───── Supplied records ─────

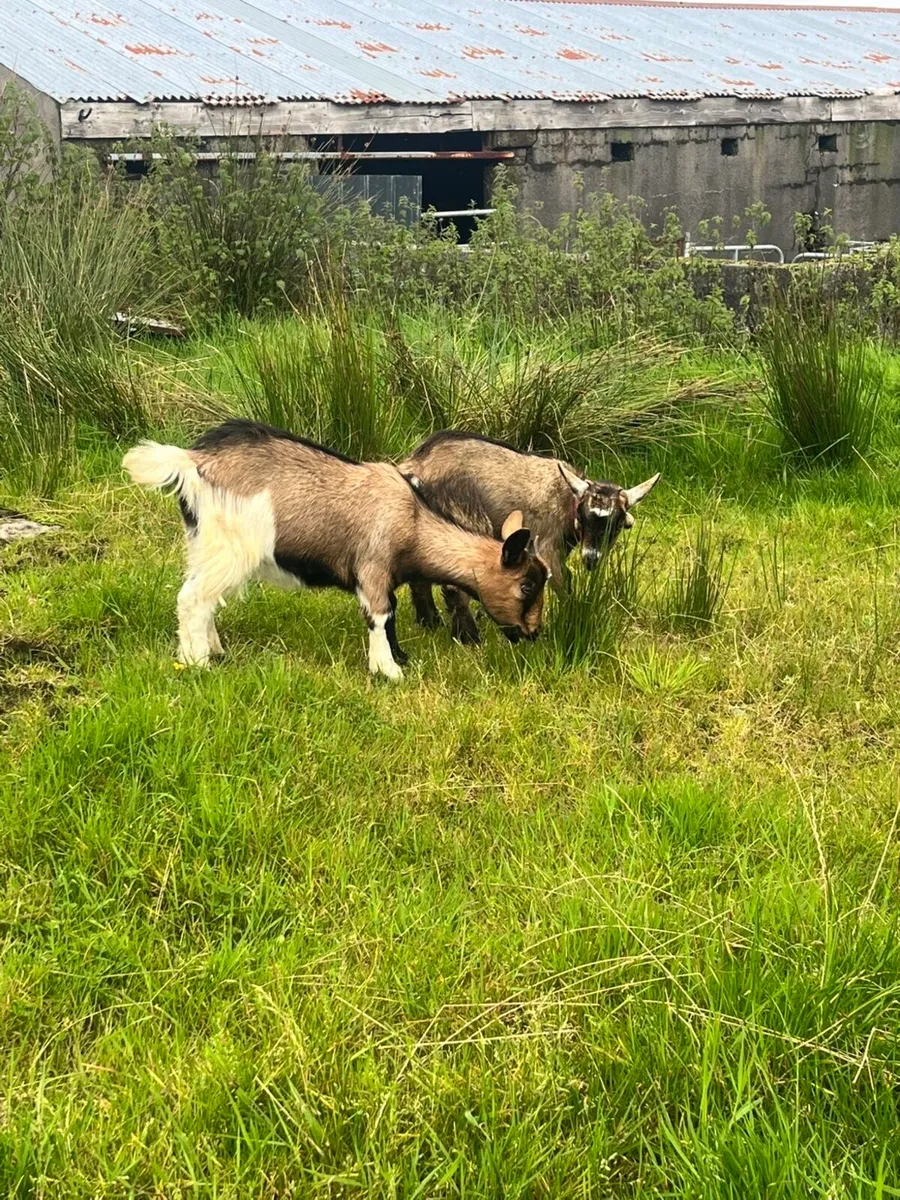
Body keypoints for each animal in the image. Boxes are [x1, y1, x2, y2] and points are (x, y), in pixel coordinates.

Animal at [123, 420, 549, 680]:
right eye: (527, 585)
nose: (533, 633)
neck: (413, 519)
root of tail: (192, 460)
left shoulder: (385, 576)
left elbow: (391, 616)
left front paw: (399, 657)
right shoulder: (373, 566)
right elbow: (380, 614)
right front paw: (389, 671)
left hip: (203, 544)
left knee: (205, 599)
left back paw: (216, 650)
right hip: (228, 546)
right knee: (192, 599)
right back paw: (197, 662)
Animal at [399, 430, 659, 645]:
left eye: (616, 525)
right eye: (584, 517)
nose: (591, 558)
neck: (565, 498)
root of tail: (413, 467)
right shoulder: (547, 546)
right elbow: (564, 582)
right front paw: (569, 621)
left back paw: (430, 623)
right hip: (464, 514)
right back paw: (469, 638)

─────
───── Supplied records ─────

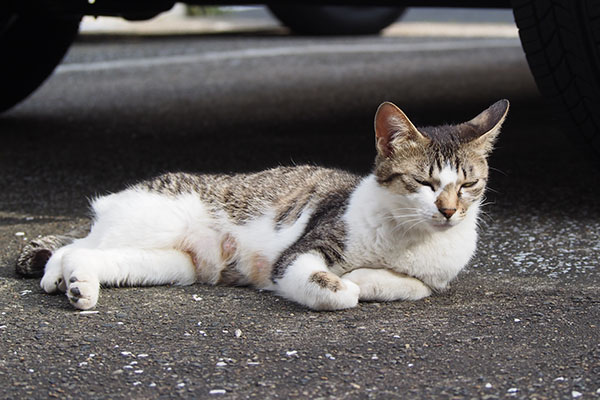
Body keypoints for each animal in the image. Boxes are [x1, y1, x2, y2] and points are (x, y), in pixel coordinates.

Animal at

─────

■ **What is being asked**:
Look through the records and gather every line containing "left".

■ **Output of the task**:
left shoulder: (385, 576)
left elbow: (391, 616)
left front paw: (399, 657)
left hip: (203, 544)
left knee: (205, 599)
left back paw: (216, 650)
left eye: (616, 525)
left back paw: (430, 623)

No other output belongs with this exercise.